* _Data extracted from a collection_
☆ ☆ ☆ ☆ ☆

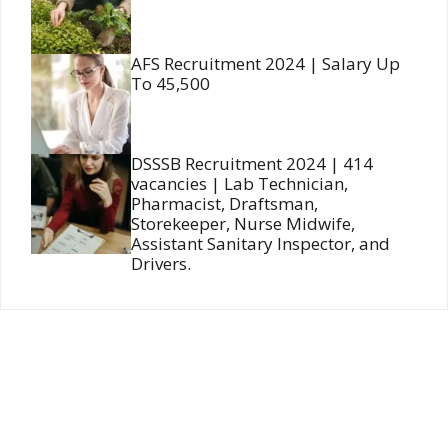
AFS Recruitment 2024 | Salary Up
To 45,500
DSSSB Recruitment 2024 | 414
vacancies | Lab Technician,
Pharmacist, Draftsman,
Storekeeper, Nurse Midwife,
Assistant Sanitary Inspector, and
Drivers.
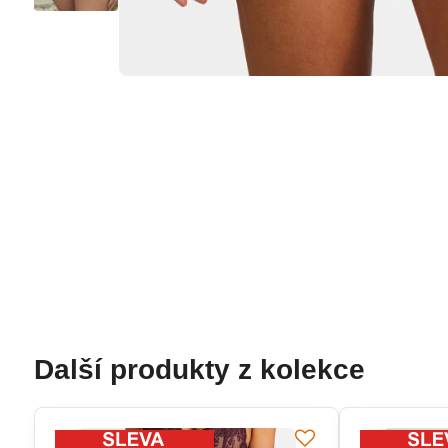
Další produkty z kolekce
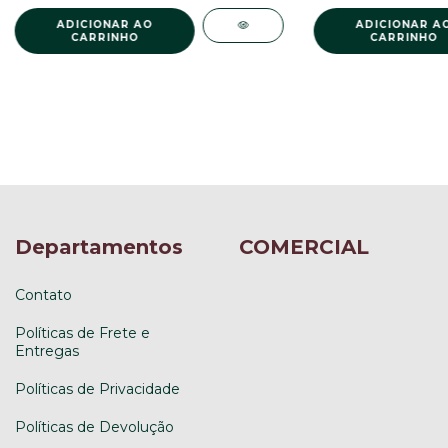
Departamentos
COMERCIAL
Contato
Políticas de Frete e
Entregas
Políticas de Privacidade
Políticas de Devolução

☆ ☆ ☆ ☆ ☆

Your answer must be the line containing "Políticas de Privacidade" and every line after it through the end of the records above, reproduced exactly and alone.

* _Solution for this exercise_
Políticas de Privacidade
Políticas de Devolução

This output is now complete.